> Required work: In the records, find every line with the word "mastery" and copy it out.

> Supplied material:
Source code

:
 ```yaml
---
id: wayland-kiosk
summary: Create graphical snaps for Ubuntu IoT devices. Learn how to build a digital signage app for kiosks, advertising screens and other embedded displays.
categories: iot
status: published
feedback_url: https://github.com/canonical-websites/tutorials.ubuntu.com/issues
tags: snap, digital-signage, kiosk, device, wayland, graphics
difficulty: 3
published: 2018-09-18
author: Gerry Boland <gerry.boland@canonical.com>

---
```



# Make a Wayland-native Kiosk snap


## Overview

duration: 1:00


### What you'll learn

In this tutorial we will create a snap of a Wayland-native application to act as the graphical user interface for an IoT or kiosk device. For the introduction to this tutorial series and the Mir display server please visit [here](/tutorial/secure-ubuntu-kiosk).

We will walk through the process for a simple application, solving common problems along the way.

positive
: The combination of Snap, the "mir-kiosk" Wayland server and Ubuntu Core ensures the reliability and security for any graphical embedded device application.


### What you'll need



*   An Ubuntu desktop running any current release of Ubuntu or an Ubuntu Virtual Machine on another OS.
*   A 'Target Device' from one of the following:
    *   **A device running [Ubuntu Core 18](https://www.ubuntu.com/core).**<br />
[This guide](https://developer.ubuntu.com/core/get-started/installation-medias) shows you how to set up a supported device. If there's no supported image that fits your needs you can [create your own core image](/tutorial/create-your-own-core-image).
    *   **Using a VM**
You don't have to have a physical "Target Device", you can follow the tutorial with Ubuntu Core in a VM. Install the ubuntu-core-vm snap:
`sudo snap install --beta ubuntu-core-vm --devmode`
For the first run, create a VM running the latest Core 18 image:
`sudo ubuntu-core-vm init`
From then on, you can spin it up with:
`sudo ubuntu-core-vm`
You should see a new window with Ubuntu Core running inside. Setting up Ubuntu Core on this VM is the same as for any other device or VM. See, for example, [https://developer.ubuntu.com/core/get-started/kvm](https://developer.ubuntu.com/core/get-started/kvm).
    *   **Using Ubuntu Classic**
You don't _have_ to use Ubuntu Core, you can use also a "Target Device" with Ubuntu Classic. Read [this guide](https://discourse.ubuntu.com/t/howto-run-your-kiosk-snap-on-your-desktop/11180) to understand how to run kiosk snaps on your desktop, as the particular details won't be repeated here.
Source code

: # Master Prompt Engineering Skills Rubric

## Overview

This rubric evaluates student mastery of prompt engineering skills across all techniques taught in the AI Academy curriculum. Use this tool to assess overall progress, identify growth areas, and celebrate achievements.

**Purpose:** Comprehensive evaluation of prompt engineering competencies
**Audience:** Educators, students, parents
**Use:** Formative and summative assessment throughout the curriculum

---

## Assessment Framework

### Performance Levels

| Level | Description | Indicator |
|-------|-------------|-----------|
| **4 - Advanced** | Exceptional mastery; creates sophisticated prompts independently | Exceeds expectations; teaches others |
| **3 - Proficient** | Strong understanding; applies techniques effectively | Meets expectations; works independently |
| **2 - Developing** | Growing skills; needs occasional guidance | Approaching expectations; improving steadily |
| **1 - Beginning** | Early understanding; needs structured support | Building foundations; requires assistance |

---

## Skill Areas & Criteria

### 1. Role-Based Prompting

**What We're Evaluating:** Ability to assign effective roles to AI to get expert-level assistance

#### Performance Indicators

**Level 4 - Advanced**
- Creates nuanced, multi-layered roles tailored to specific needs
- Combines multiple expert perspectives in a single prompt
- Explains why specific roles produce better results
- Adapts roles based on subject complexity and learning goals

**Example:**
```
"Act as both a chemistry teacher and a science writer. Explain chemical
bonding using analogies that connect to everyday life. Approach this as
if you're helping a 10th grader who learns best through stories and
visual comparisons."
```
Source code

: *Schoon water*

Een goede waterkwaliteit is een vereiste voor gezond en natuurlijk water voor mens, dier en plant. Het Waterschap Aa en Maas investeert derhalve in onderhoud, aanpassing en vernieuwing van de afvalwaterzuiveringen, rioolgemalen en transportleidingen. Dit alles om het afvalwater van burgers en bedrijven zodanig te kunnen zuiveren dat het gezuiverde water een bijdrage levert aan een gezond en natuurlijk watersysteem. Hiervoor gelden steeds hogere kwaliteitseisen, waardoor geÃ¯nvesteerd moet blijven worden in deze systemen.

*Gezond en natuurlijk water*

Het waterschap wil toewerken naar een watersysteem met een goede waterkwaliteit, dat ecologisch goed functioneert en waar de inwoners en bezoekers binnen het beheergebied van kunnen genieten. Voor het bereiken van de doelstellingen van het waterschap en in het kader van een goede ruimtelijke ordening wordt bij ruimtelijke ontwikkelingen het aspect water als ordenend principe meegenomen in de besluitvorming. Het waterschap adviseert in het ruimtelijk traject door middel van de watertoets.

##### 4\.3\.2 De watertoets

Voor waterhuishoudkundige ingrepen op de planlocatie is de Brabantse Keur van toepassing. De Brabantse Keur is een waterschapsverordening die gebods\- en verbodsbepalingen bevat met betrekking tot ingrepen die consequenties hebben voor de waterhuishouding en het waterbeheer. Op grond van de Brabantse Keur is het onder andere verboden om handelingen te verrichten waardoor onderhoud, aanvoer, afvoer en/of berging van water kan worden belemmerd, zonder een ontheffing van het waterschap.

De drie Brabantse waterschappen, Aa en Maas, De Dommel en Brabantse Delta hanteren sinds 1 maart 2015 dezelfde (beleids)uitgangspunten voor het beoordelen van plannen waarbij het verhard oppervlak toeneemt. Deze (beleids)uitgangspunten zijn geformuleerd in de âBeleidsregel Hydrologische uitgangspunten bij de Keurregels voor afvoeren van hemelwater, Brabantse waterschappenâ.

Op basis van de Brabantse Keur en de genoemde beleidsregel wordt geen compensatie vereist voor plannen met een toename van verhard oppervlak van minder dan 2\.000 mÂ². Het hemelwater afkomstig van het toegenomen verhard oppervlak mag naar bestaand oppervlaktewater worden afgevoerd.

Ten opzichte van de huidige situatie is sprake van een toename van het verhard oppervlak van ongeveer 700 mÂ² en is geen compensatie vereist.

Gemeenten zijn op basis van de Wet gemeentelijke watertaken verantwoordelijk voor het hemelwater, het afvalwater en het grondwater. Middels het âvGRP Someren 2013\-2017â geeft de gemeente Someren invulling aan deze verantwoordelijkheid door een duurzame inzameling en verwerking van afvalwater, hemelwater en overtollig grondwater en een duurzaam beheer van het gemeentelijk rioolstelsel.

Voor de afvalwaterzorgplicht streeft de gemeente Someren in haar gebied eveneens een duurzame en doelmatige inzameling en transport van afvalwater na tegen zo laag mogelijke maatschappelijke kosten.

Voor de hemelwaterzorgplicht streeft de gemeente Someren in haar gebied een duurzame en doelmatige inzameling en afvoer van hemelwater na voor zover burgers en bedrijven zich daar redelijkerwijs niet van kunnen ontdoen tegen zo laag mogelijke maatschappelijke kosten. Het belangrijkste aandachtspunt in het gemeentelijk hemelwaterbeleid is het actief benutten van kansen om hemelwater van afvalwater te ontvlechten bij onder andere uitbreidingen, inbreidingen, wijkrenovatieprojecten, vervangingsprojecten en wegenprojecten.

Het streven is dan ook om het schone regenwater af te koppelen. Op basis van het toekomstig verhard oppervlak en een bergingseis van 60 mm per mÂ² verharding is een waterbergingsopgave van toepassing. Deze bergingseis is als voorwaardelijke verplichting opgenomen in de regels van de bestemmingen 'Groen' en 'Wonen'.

> Problem solution:
This rubric evaluates student mastery of prompt engineering skills across all techniques taught in the AI Academy curriculum. Use this tool to assess overall progress, identify growth areas, and celebrate achievements.
| **4 - Advanced** | Exceptional mastery; creates sophisticated prompts independently | Exceeds expectations; teaches others |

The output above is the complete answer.